Review by: Scott Skipper on Jan. 6, 2018 :
Hitman, Donovan Creed, finds the billion dollars in his Swiss bank account missing, and his wife tries to kill him. To add insult to injury, a mobster offers him $1500 to kill a dog that bit him. Eventually, the president’s chief of staff offers him eight million to kidnap president’s daughter. Well, a guy has to make a living, so he takes the job, only to discover that this has been in works for years, and a veritable troop of look-alikes and body doubles are on the government’s payroll. Creed’s overly complex plan evaporates when the president’s daughter voluntarily lets herself be kidnapped.
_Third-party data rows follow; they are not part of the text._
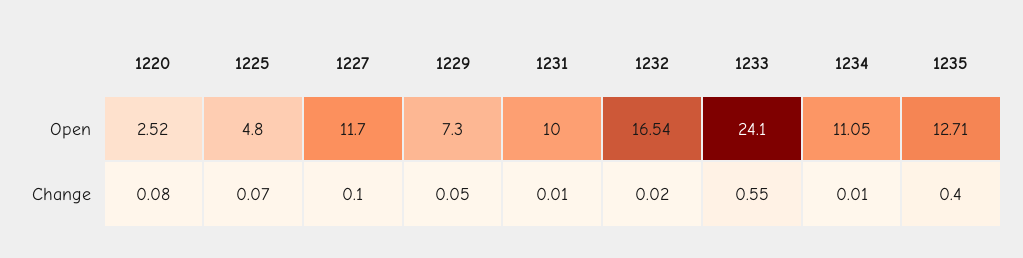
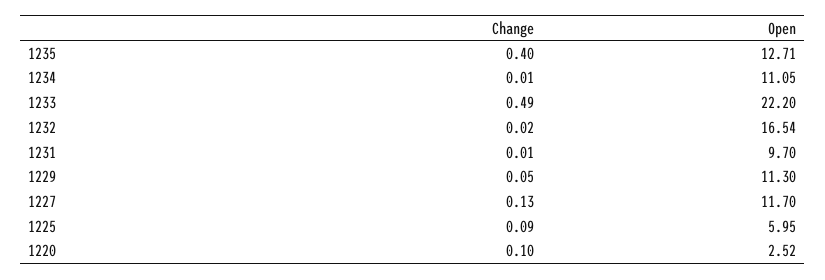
  {
    "1220": {
      "Open": 2.52,
-     "Change": 0.08
+     "Change": 0.1
    },
    "1225": {
-     "Open": 4.8,
+     "Open": 5.95,
-     "Change": 0.07
+     "Change": 0.09
    },
    "1227": {
      "Open": 11.7,
-     "Change": 0.1
+     "Change": 0.13
    },
    "1229": {
-     "Open": 7.3,
+     "Open": 11.3,
      "Change": 0.05
    },
    "1231": {
-     "Open": 10,
+     "Open": 9.7,
      "Change": 0.01
    },
    "1232": {
      "Open": 16.54,
      "Change": 0.02
    },
    "1233": {
-     "Open": 24.1,
+     "Open": 22.2,
-     "Change": 0.55
+     "Change": 0.49
    },
    "1234": {
      "Open": 11.05,
      "Change": 0.01
    },
    "1235": {
      "Open": 12.71,
      "Change": 0.4
    }
  }

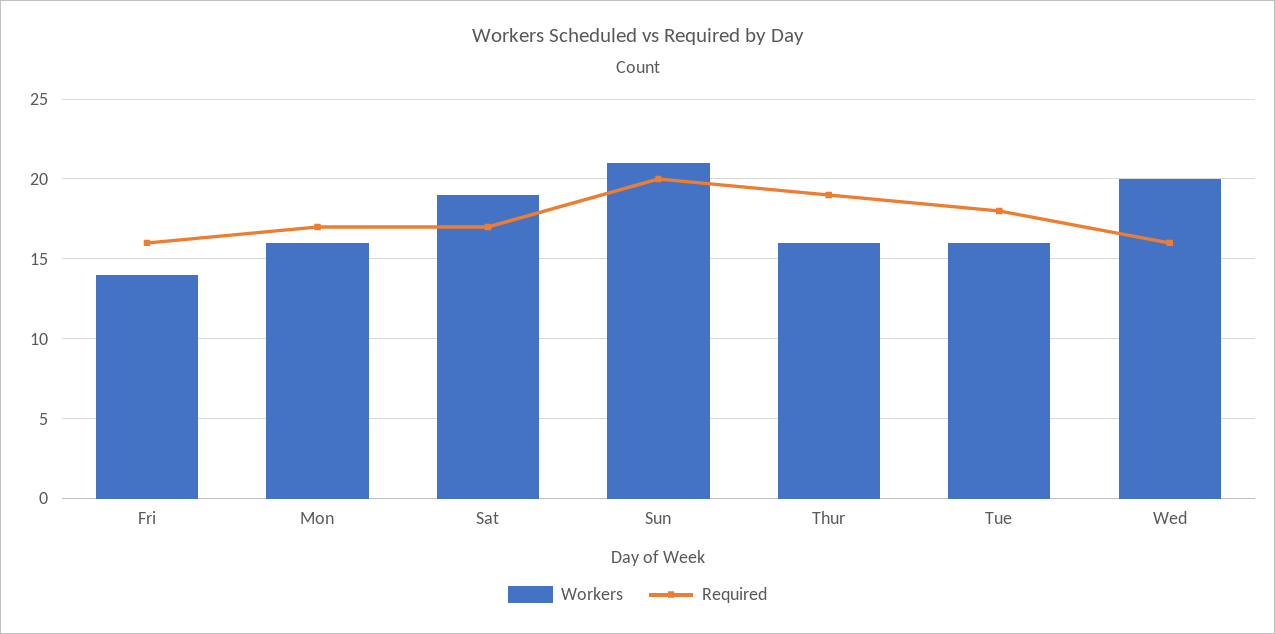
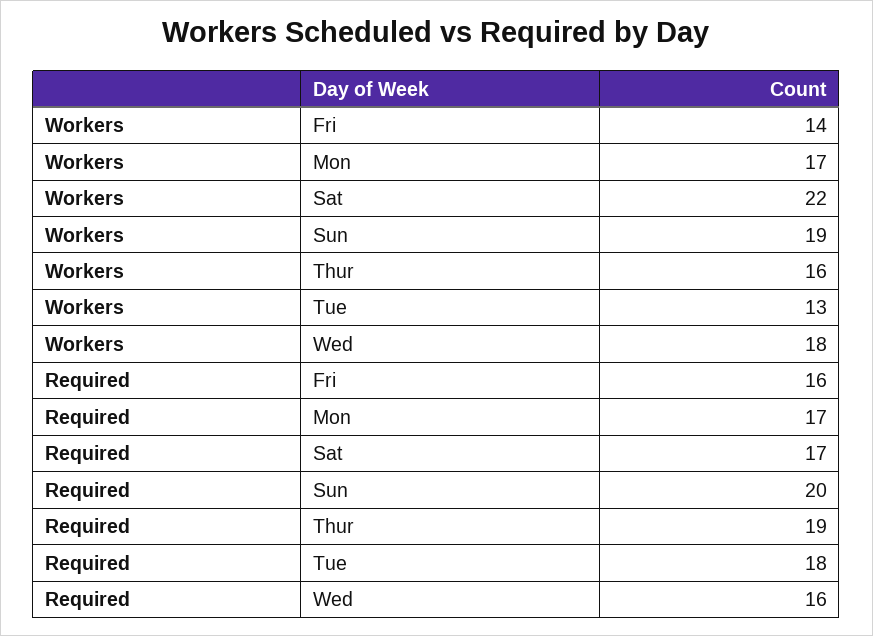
  {
    "Workers": {
      "Fri": 14,
-     "Mon": 16,
+     "Mon": 17,
-     "Sat": 19,
+     "Sat": 22,
-     "Sun": 21,
+     "Sun": 19,
      "Thur": 16,
-     "Tue": 16,
+     "Tue": 13,
-     "Wed": 20
+     "Wed": 18
    },
    "Required": {
      "Fri": 16,
      "Mon": 17,
      "Sat": 17,
      "Sun": 20,
      "Thur": 19,
      "Tue": 18,
      "Wed": 16
    }
  }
Okay, it’s a silly story. Now, I’m not one to criticize a silly story. I may have been guilty of writing one or two myself. The President’s Daughter, however, is a bit much. Creed and his partner, Callie, have sex with and kill everyone they meet. The body count is astronomical, and I only recall disposing of two bodies, yet no one seems too concerned to arrest them. The wackiness aside, this book has some issues that don’t appeal to me. It bounces back and forth from past tense to present tense, and it shifts viewpoints from first person narration by the main character to third person narration by unimportant characters. It has its bright moments and a few flashes of humor. Mr. Locke is not shy about claiming some pretty impressive credentials, including million-seller status. This is apparently true. That worries me about the nature of the reading public, but I can’t fault his success.